Ihaka (co-creator of R) may still be working on a new statistical programming language based on Common Lisp.

https://www.stat.auckland.ac.nz/%7Eihaka/downloads/Compstat-...


That was the inspiration behind Incanter[1], but I haven't heard about efforts by R. Ihaka beyond his writings/presentations 2008-2010 or so.

[1] http://incanter.org/


If you enjoy this sport, there's also Make-a-Lisp (MAL), an ongoing project to write lisp in every programming language:

https://github.com/kanaka/mal

In particular, here's their R version:

https://github.com/kanaka/mal/tree/master/r


"Implement a Lisp" seems to be Lisp's version of "rewrite it in Rust."


If done for educational purposes then there isn't anything wrong with that.


You say that like there's something wrong with rewriting it in Rust.


TeX could be a tough one :)


I wonder why it hasn't been added to MAL yet:

https://bitbucket.org/hak7a3/lisp-on-tex

I guess because it didn't implement lisp itself, since you still have to use \ to invoke macros.

:: LISTED RECORDS ::
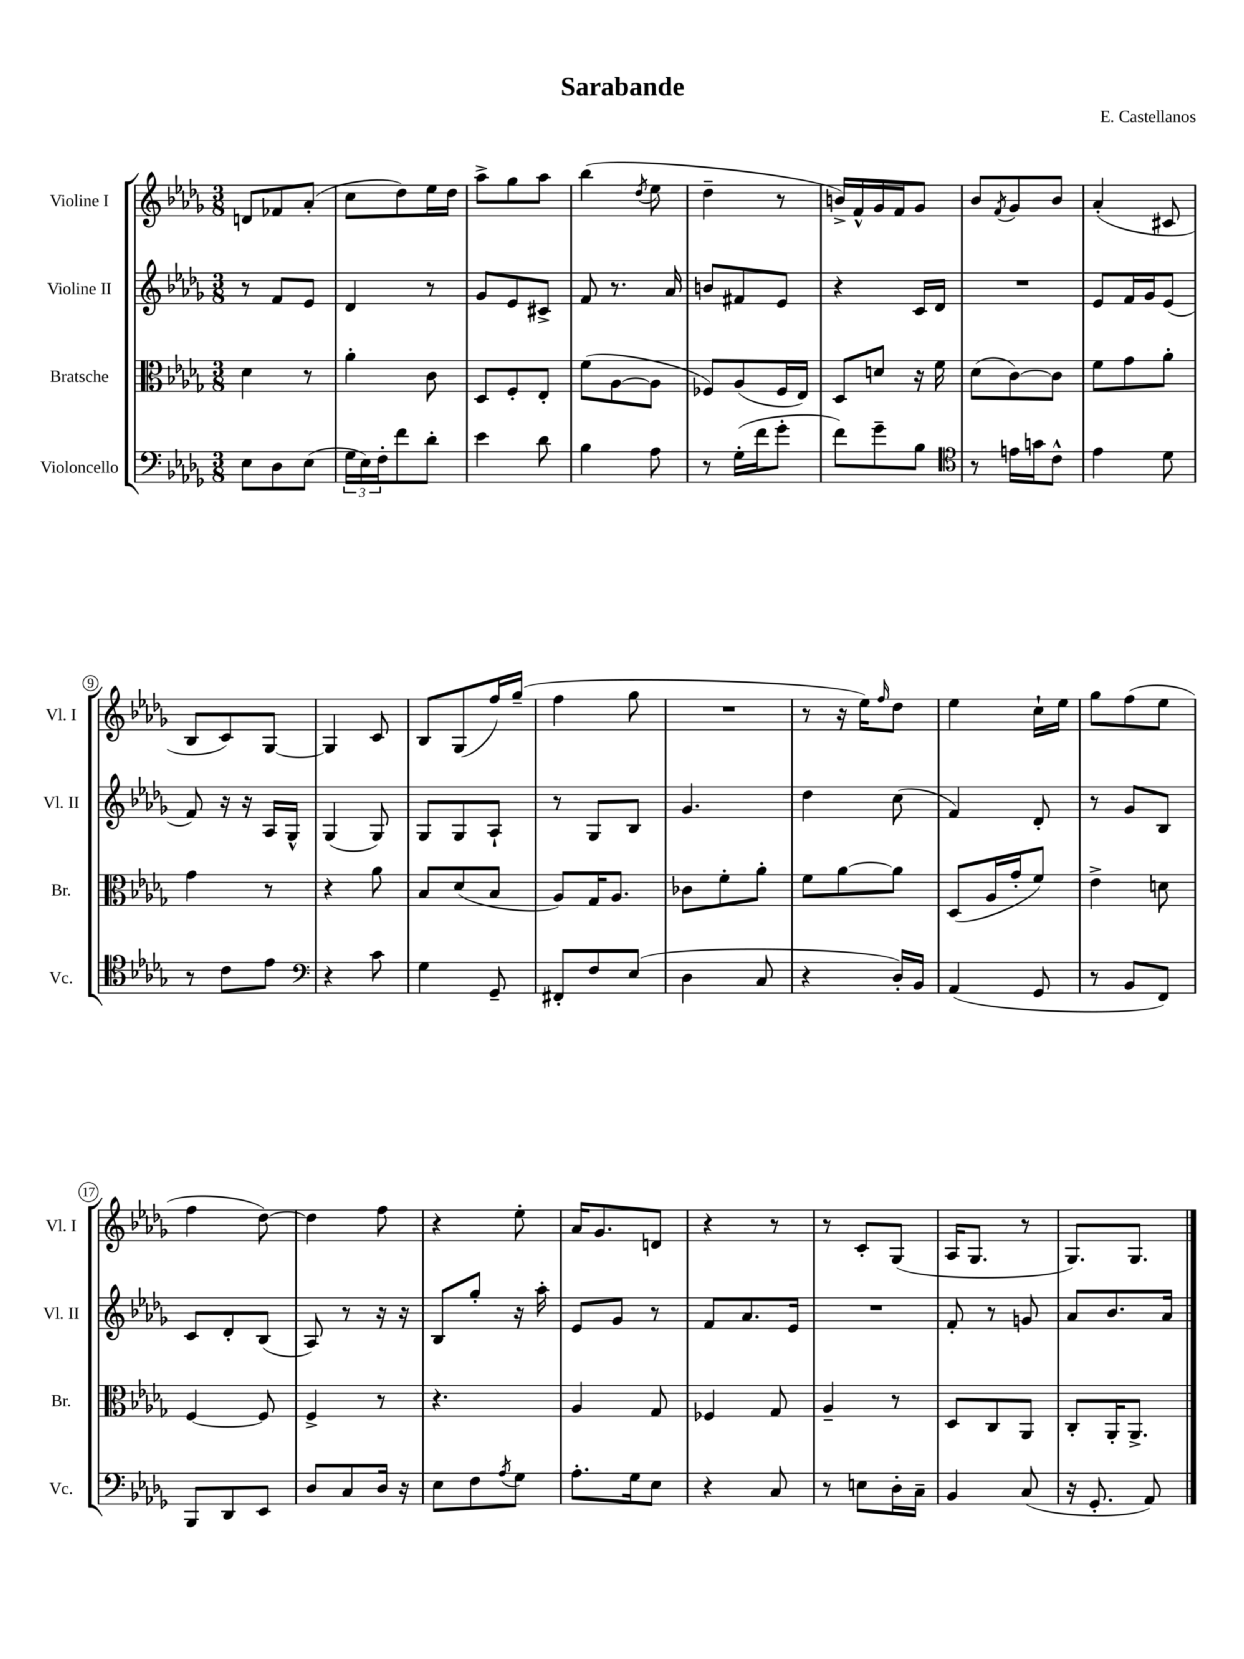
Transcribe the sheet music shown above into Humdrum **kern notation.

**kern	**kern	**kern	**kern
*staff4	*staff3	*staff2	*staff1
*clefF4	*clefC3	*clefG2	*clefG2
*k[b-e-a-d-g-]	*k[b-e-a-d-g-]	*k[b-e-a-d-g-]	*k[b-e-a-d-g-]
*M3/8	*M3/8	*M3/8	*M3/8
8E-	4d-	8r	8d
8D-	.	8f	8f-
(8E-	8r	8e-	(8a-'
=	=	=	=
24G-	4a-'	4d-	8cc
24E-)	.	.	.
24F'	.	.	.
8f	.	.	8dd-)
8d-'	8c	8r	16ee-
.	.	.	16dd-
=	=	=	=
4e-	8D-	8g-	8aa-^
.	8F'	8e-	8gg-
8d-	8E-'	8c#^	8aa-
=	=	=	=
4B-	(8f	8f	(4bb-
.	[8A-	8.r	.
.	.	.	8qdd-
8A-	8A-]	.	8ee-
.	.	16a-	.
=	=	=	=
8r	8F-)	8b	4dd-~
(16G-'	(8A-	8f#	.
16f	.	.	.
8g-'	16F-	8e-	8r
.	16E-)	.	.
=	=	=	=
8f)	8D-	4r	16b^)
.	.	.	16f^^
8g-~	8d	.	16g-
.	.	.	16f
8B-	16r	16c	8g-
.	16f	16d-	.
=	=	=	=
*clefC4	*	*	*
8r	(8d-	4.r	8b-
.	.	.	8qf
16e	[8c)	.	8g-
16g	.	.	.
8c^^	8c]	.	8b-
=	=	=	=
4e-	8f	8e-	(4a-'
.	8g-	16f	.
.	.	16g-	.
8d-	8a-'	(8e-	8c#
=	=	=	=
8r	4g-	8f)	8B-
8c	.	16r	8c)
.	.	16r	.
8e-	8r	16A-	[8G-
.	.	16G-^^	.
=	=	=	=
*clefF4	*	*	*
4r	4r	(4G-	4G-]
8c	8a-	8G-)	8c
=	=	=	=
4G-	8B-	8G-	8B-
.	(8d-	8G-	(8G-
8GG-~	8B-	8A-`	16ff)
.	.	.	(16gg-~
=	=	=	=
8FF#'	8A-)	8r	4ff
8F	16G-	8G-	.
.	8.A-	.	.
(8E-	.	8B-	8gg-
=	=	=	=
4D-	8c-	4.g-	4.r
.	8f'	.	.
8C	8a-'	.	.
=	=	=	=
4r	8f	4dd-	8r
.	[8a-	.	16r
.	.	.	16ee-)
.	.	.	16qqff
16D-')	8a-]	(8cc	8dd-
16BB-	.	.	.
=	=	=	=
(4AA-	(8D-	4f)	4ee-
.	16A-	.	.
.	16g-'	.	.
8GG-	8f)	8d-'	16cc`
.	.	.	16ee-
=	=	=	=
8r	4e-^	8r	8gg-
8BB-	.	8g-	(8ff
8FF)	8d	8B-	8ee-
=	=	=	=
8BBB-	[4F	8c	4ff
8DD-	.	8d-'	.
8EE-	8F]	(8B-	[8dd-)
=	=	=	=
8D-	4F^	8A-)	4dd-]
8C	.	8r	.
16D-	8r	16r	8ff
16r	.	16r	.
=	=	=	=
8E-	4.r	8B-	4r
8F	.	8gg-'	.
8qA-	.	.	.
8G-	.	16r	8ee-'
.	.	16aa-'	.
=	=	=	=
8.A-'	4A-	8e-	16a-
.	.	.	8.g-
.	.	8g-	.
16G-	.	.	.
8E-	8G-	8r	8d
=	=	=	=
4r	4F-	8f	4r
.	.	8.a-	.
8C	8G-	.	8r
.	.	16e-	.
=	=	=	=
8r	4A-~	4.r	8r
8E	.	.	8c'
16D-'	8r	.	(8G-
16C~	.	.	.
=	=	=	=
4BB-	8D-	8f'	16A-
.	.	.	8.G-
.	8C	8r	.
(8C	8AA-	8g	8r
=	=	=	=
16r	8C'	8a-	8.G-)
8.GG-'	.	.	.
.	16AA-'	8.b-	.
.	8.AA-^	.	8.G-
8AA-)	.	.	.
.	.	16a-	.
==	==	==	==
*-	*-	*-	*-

:: GIVEN TASK ::
Reproduce the discussion about writing Lisp in other languages in full, word for word.

:: ANSWER TO THIS TASK ::
Ihaka (co-creator of R) may still be working on a new statistical programming language based on Common Lisp.

https://www.stat.auckland.ac.nz/%7Eihaka/downloads/Compstat-...


That was the inspiration behind Incanter[1], but I haven't heard about efforts by R. Ihaka beyond his writings/presentations 2008-2010 or so.

[1] http://incanter.org/


If you enjoy this sport, there's also Make-a-Lisp (MAL), an ongoing project to write lisp in every programming language:

https://github.com/kanaka/mal

In particular, here's their R version:

https://github.com/kanaka/mal/tree/master/r


"Implement a Lisp" seems to be Lisp's version of "rewrite it in Rust."


If done for educational purposes then there isn't anything wrong with that.


You say that like there's something wrong with rewriting it in Rust.


TeX could be a tough one :)


I wonder why it hasn't been added to MAL yet:

https://bitbucket.org/hak7a3/lisp-on-tex

I guess because it didn't implement lisp itself, since you still have to use \ to invoke macros.